La cause avant les partis

Une fois par mois, Le Devoir lance à des passionnés d’histoire le défi de décrypter un thème d’actualité à partir d’une comparaison avec un événement ou un personnage historiques.
Le débat public est difficile à l’ère des réseaux sociaux en raison de la polarisation toujours plus grande des opinions. Les idées sont régulièrement jugées en fonction de leur position sur l’axe gauche-droite et de leur place au sein des programmes des partis politiques.
Loin de constituer une nouveauté, ces deux œillères obstruaient les débats bien avant l’arrivée des discussions instantanées.
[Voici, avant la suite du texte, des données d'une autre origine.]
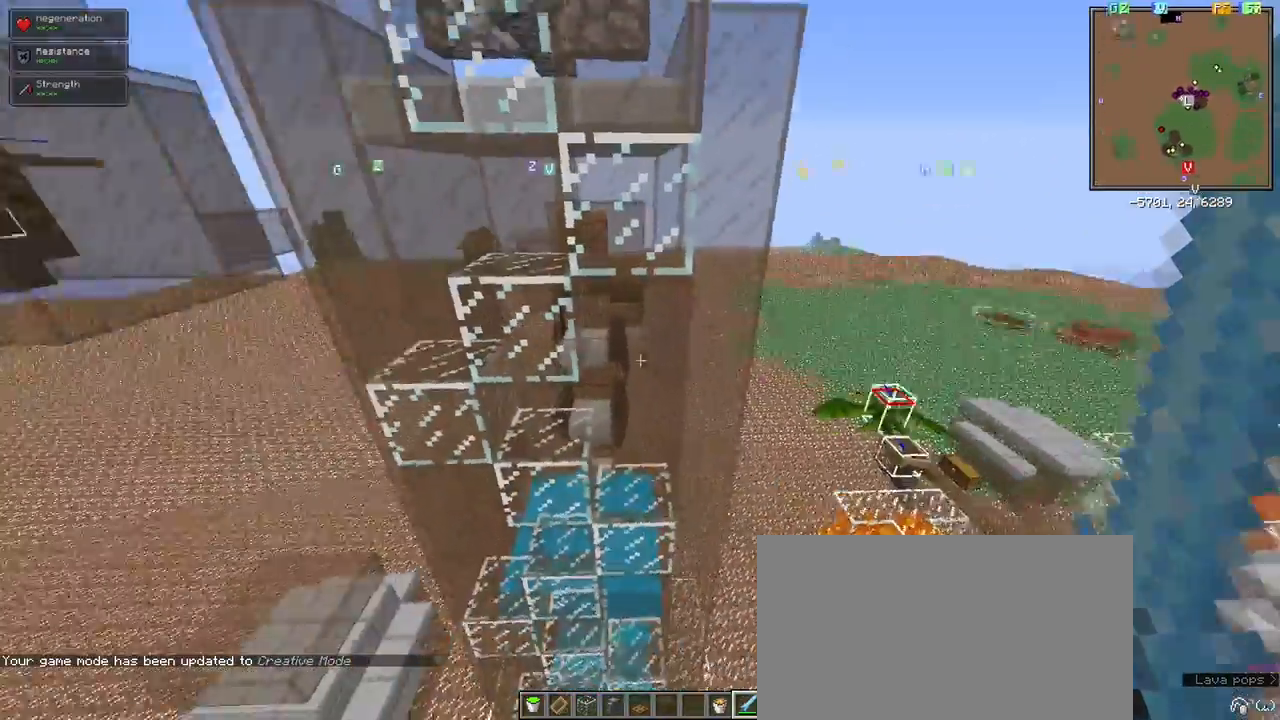
{"keys": ["d"], "mouse": [], "events": [[250, "d", "down"]]}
Le Dr Philippe Hamel, dentiste de la rue d’Aiguillon à Québec, en a fait l’expérience dans les années 1930 lorsqu’il a tenté de convaincre les Québécois de briser le monopole des compagnies d’électricité et de nationaliser l’énergie hydroélectrique.
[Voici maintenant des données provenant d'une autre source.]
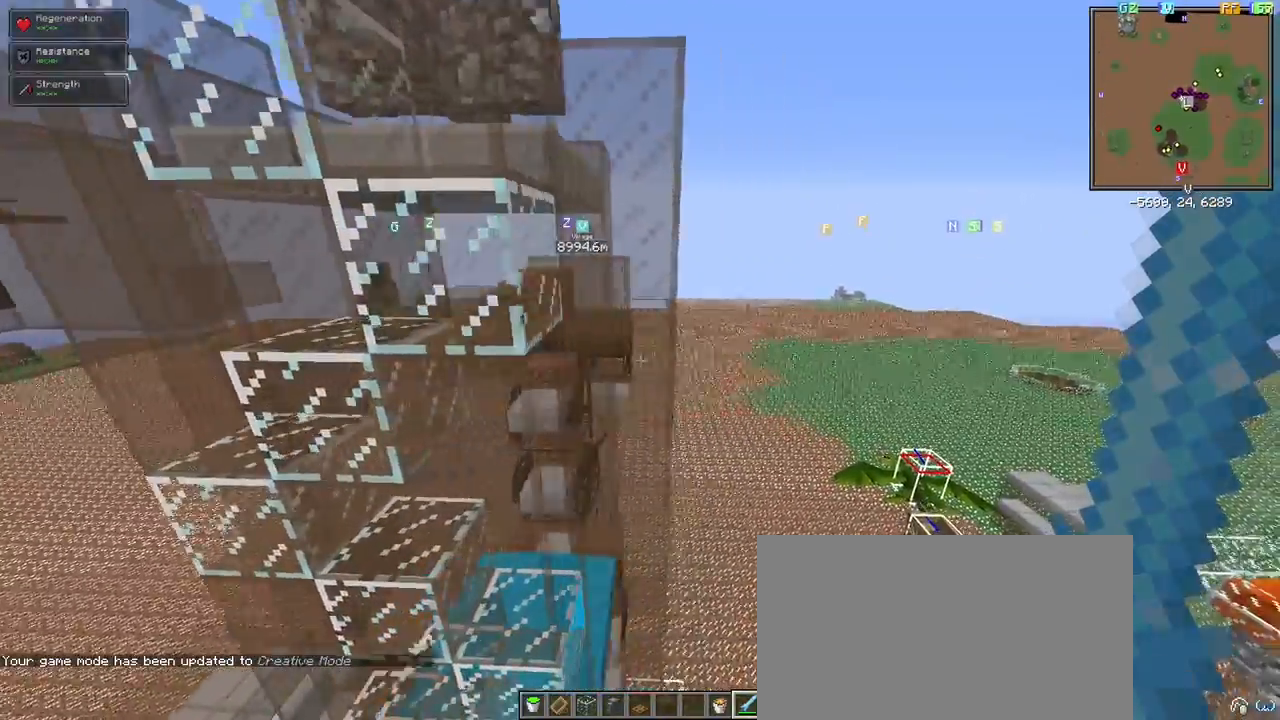
{"keys": [], "mouse": [], "events": [[267, "d", "up"]]}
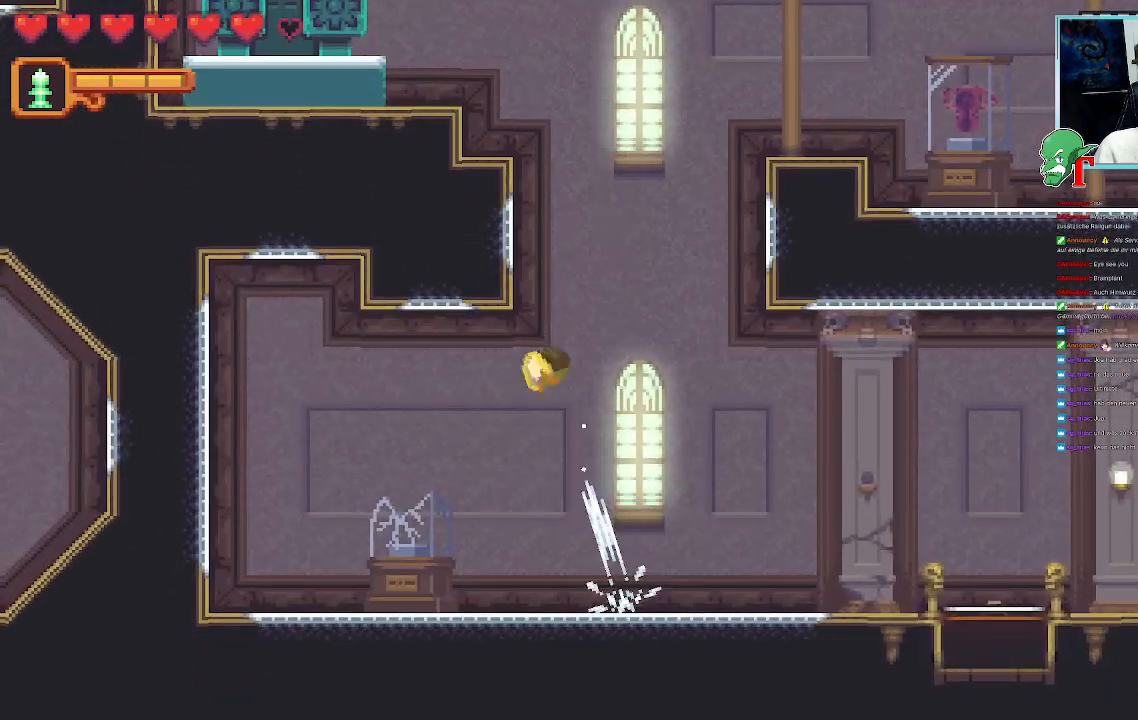
Gameplay with a controller (PlayStation layout); each line is a JSON object with the inputs held at the frame after it. "events" lists button and stick changes between this image and that frame as [ms after this image, input, new state], when the widget could be followed in between.
{"buttons": [], "left_stick": "up-right", "right_stick": "center", "events": [[100, "CROSS", "up"], [302, "left_stick", "up-right"]]}
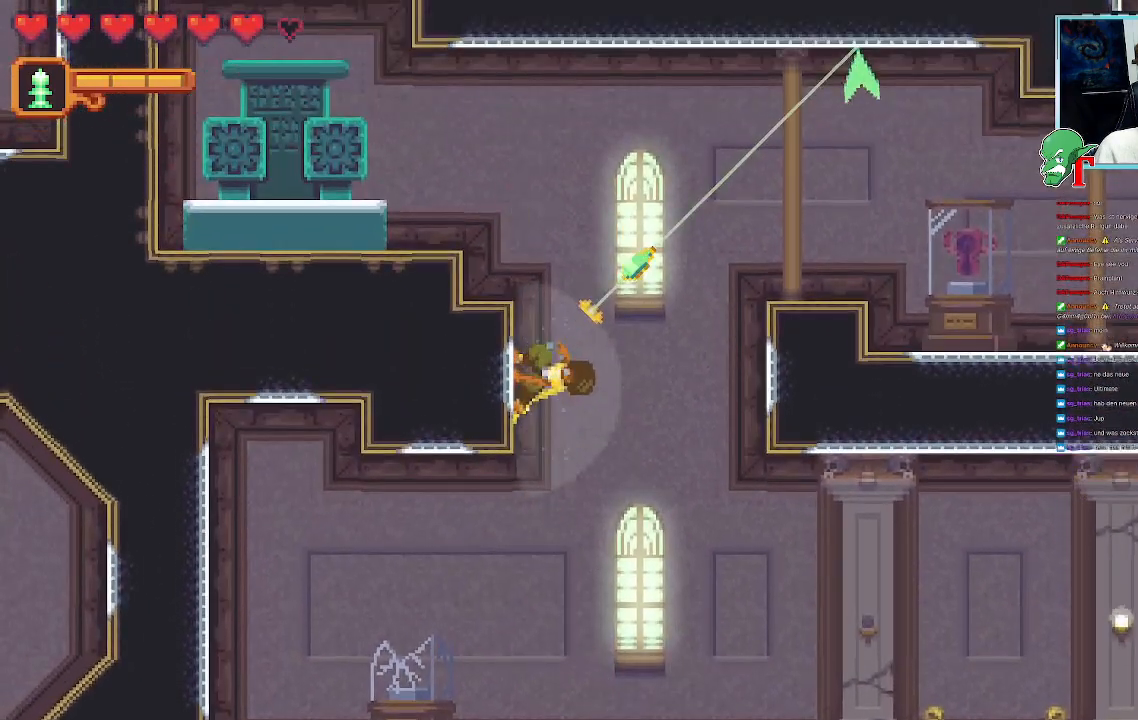
{"buttons": [], "left_stick": "up", "right_stick": "center", "events": [[168, "left_stick", "up"]]}
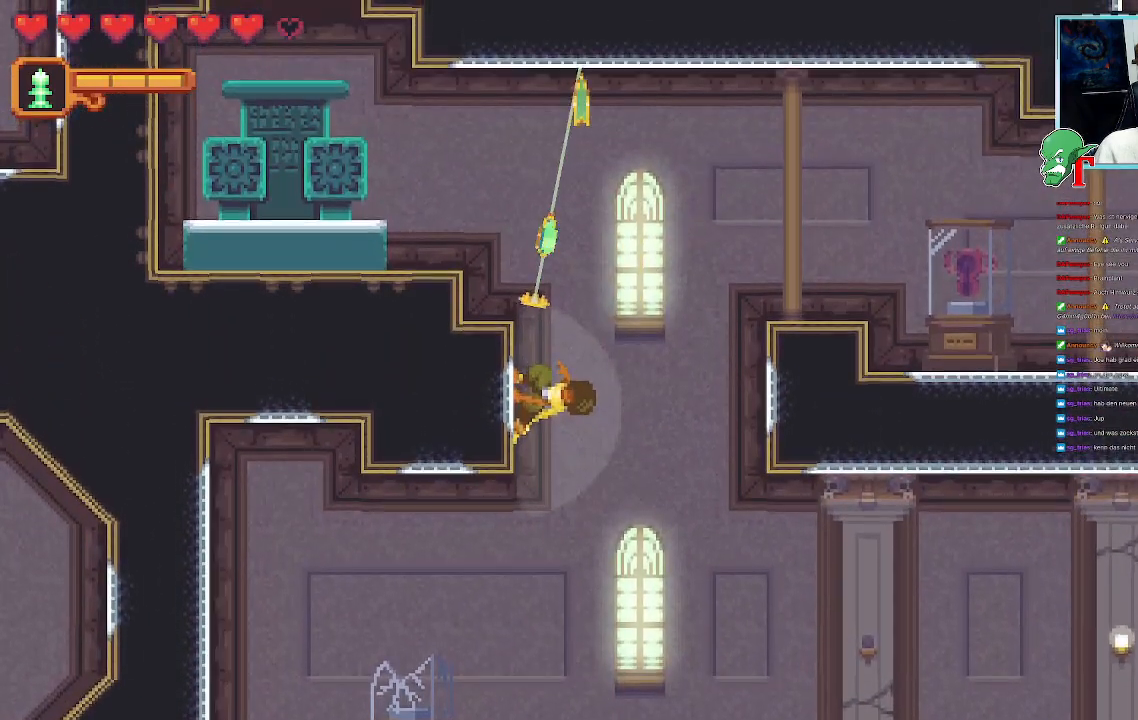
{"buttons": [], "left_stick": "center", "right_stick": "center", "events": [[101, "CROSS", "down"], [303, "CROSS", "up"], [303, "left_stick", "center"]]}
Si l’idée de nationaliser les services publics n’était pas inconnue en 1930, c’est avec Hamel qu’elle prendra son envol au Québec. Il inspirera entre autres un jeune René Lévesque, qui se souviendra toujours de son discours donné dans la cour du séminaire de Gaspé lors des élections québécoises de 1935.
Nationalisation à droite
La croisade d’Hamel contre le monopole de l’électricité débute en 1929, lorsque la contestation d’une simple facture de la compagnie Quebec Power l’amène à lancer une vaste enquête. Le résultat est consternant. Les familles de Québec paient leur électricité deux à trois fois plus cher que celles des autres villes canadiennes. Une facture de 180 kWh s’élève à environ 5 $ à Québec, où l’électricité est privée, contre 2 $ à Toronto, où elle est municipalisée. La conclusion d’Hamel est que la solution au problème de l’électricité se trouve dans la nationalisation.
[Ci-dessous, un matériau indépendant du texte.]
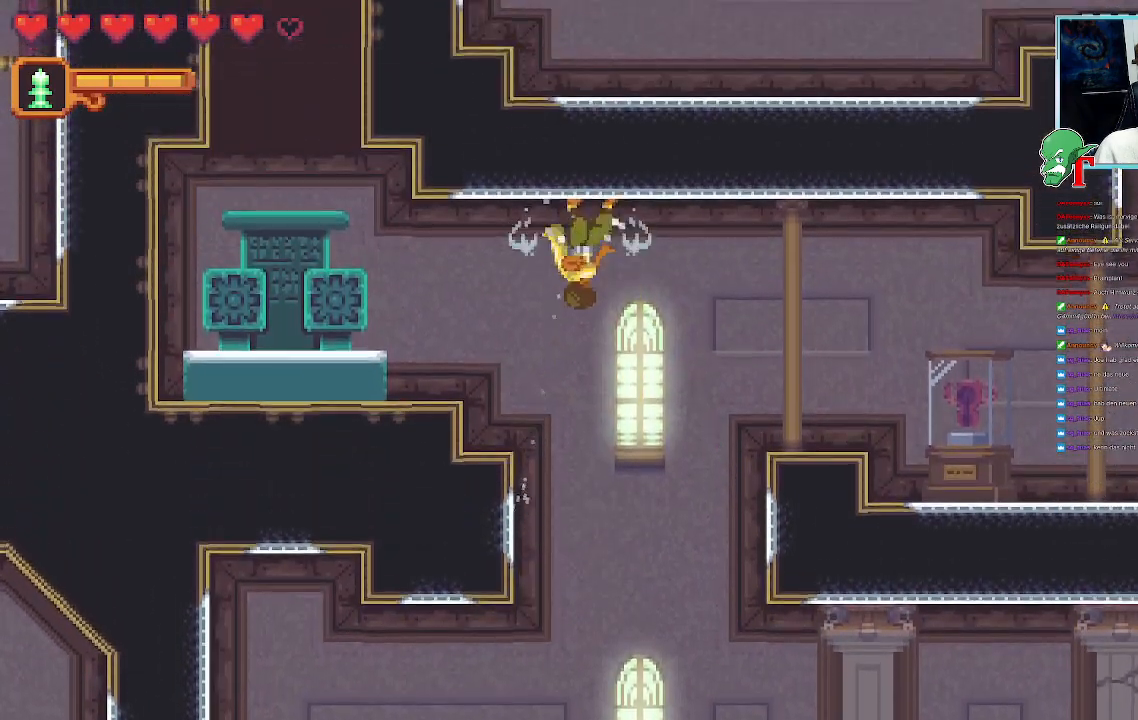
{"buttons": [], "left_stick": "center", "right_stick": "center", "events": [[67, "left_stick", "up-left"], [134, "left_stick", "left"], [437, "left_stick", "center"]]}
Alors que grandit la menace de l’Union soviétique, toute attaque contre le capitalisme risque d’être perçue comme une idée communiste. Hamel s’inspire pourtant des enseignements de l’Église catholique, plus particulièrement de l’encyclique Quadragesimo anno, dans laquelle le pape Pie XI explique que certains biens ne peuvent demeurer une propriété privée sans mettre en danger l’intérêt public. Ce texte permet aux catholiques canadiens-français de considérer la nationalisation de l’électricité comme une proposition chrétienne. Cela n’empêchera pas les opposants de taxer de communistes ses promoteurs.
Catholique pieux et conservateur sur le plan social, Hamel ne se percevait certainement pas comme un progressiste. À ses yeux, la nationalisation de l’électricité était au contraire une mesure conservatrice. La seule façon de préserver l’ordre social est de s’assurer que chacun peut y vivre dignement.
Si les capitalistes maintiennent les ouvriers dans la misère pour étancher leur soif de profits, les travailleurs risquent de succomber à la tentation du socialisme. C’est en améliorant le sort des « gagne-petit » qu’on maintiendra leur attachement à la propriété privée, à la famille et aux valeurs chrétiennes.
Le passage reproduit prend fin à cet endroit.